If Friday Night Lights taught us anything, it's that football in Texas is a really big deal. So how cool is it that in the Lone Star state, the biggest football star everyone's walking about right now is a girl? That's right, 17-year-old Riley Fox is killing it as the first girl to play varsity football for R.L. Paschal High School in Fort Worth and the first girl football player in the distrtict in 15 years.
And not only is she playing with the boys, but she's actually beating them. (Check out these 20 Iconic Sports Moments Featuring Female Athletes.)
Despite gender and location stereotypes, her Texan coach, Matt Miracle, said he just had to have her on his team after he saw her consistently kick field goals from more than 40 yards out, adding that she's one of the best kickers he's ever seen. The fact that she's a girl doesn't phase him at all.
And it doesn't seem to phase Fox either. "Since I was little, I always liked playing football," she told CBS. "I was always a tomboy, so I would always want to go play with the boys. And I wouldn't want to play with the girls."
Fox isn't the only girl living the dream. (What You Should Know About Jen Welter, the NFL's Newest Coach.) Even though we don't hear much about them, the National Federation of State High School Associations reports that there are more than 1,600 girls playing on high school football teams in the U.S.—that includes quarterbacks, linebackers, and ends too. Fox is joining a still small but damn impressive group, including these star athletes:
- Mary KAte Smith, who, in 2014, made headlines for starting on the varsity football team during their homecoming game and then later being crowned homecoming queen.

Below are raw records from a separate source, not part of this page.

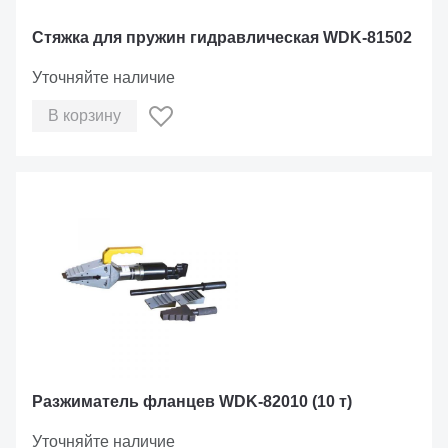
Стяжка для пружин гидравлическая WDK-81502
Уточняйте наличие
В корзину
Разжиматель фланцев WDK-82010 (10 т)
Уточняйте наличие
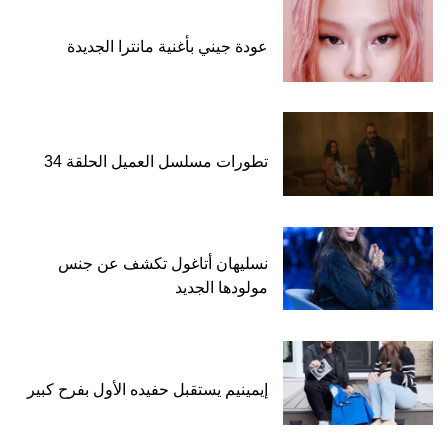
عودة جيني بأغنية مانترا الجديدة
تطورات مسلسل العميل الحلقة 34
نسليهان أتاغول تكشف عن جنس
مولودها الجديد
إيمينيم يستقبل حفيده الأول بفرح كبير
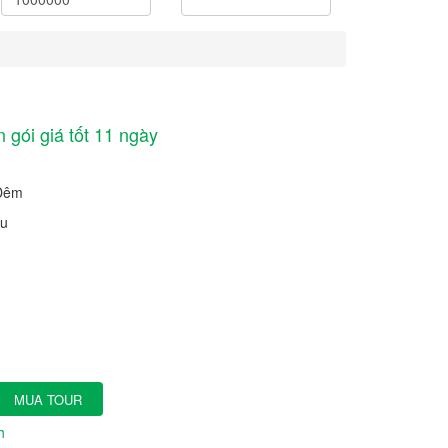
n gói giá tốt 11 ngày
 Đêm
ầu
MUA TOUR
h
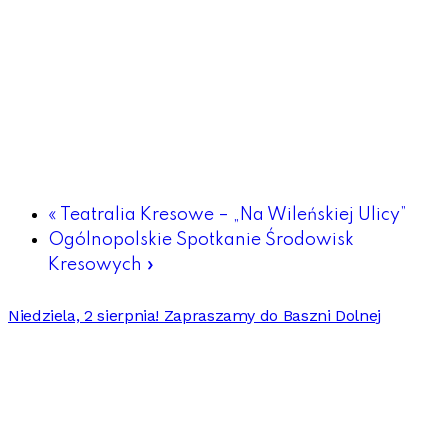
«
Teatralia Kresowe – „Na Wileńskiej Ulicy”
Ogólnopolskie Spotkanie Środowisk
Kresowych
»
Niedziela, 2 sierpnia! Zapraszamy do Baszni Dolnej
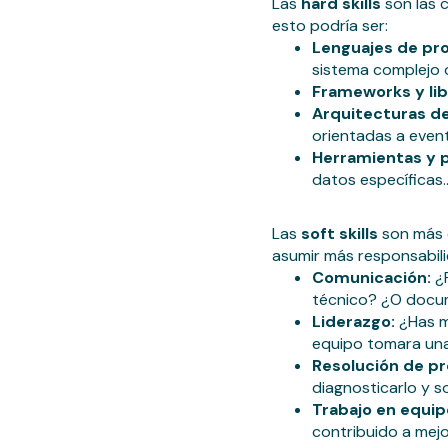
Las
hard skills
son las 
esto podría ser:
Lenguajes de pr
sistema complejo 
Frameworks y lib
Arquitecturas de
orientadas a even
Herramientas y 
datos específicas..
Las
soft skills
son más d
asumir más responsabili
Comunicación:
¿R
técnico? ¿O docum
Liderazgo:
¿Has m
equipo tomara una
Resolución de p
diagnosticarlo y s
Trabajo en equip
contribuido a mejo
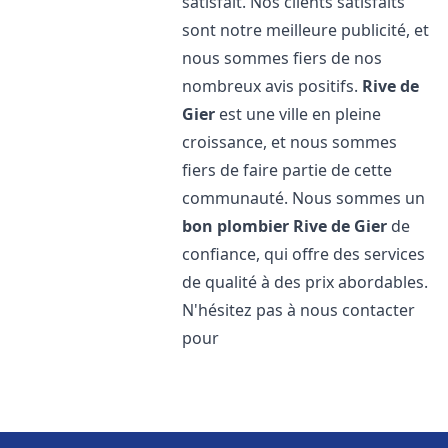
satisfait. Nos clients satisfaits
sont notre meilleure publicité, et
nous sommes fiers de nos
nombreux avis positifs.
Rive de
Gier
est une ville en pleine
croissance, et nous sommes
fiers de faire partie de cette
communauté. Nous sommes un
bon plombier
Rive de Gier
de
confiance, qui offre des services
de qualité à des prix abordables.
N'hésitez pas à nous contacter
pour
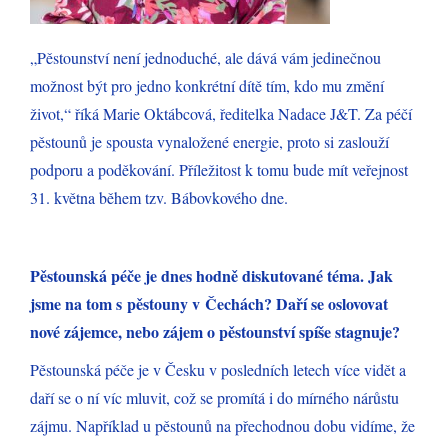
„Pěstounství není jednoduché, ale dává vám jedinečnou
možnost být pro jedno konkrétní dítě tím, kdo mu změní
život,“ říká Marie Oktábcová, ředitelka Nadace J&T. Za péčí
pěstounů je spousta vynaložené energie, proto si zaslouží
podporu a poděkování. Příležitost k tomu bude mít veřejnost
31. května během tzv. Bábovkového dne.
Pěstounská péče je dnes hodně diskutované téma. Jak
jsme na tom s pěstouny v Čechách? Daří se oslovovat
nové zájemce, nebo zájem o pěstounství spíše stagnuje?
Pěstounská péče je v Česku v posledních letech více vidět a
daří se o ní víc mluvit, což se promítá i do mírného nárůstu
zájmu. Například u pěstounů na přechodnou dobu vidíme, že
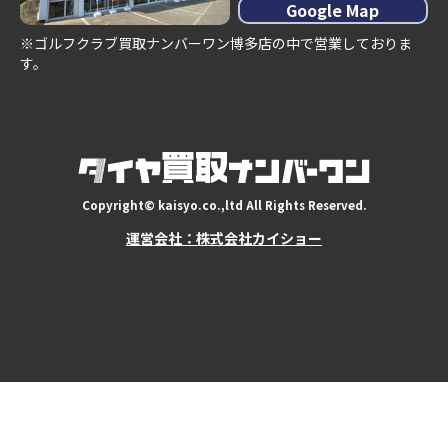
Google Map
※ゴルフクラブ買取ナンバーワン博多店の中で営業しておりま
す。
Copyright© kaisyo.co.,ltd All Rights Reserved.
運営会社：株式会社カイショー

And if anyone told her she plays like a girl she had a ready retort: "I take that as a compliment!"
- Erin DiMeglio, who played quarterback for her varsity team and made a miracle pass in her first game in 2012 that not only allowed her team to win but also made history as she was the first female QB in south Florida's high school football history.
- Lisa Spangler, who earned a spot as a starter linebacker on her Washington high school team in 2011. "I never expected to have a girl be my middle linebacker, but my job is to get the best 11 on the field, and she's one of my best," her coach, Eric Ollikainen, said.
And for people concerned about safety, consider this: While football ranks as one of the most dangerous high school sports, with 1.96 injuries per 100,000 players, cheerleading has an even worse injury record with 2.68 injuries per 100,000 competitors. Yep, you're safer playing on the gridiron than cheering next to it. (Not that we're saying cheerleading is bad; in fact, it is a serious sport and we wish the athletes who do it got more recognition for their talent.)
In the end, anything that gets more girls playing sports at any level is a good thing in our playbooks and we hope to see more girls kicking butt on the field!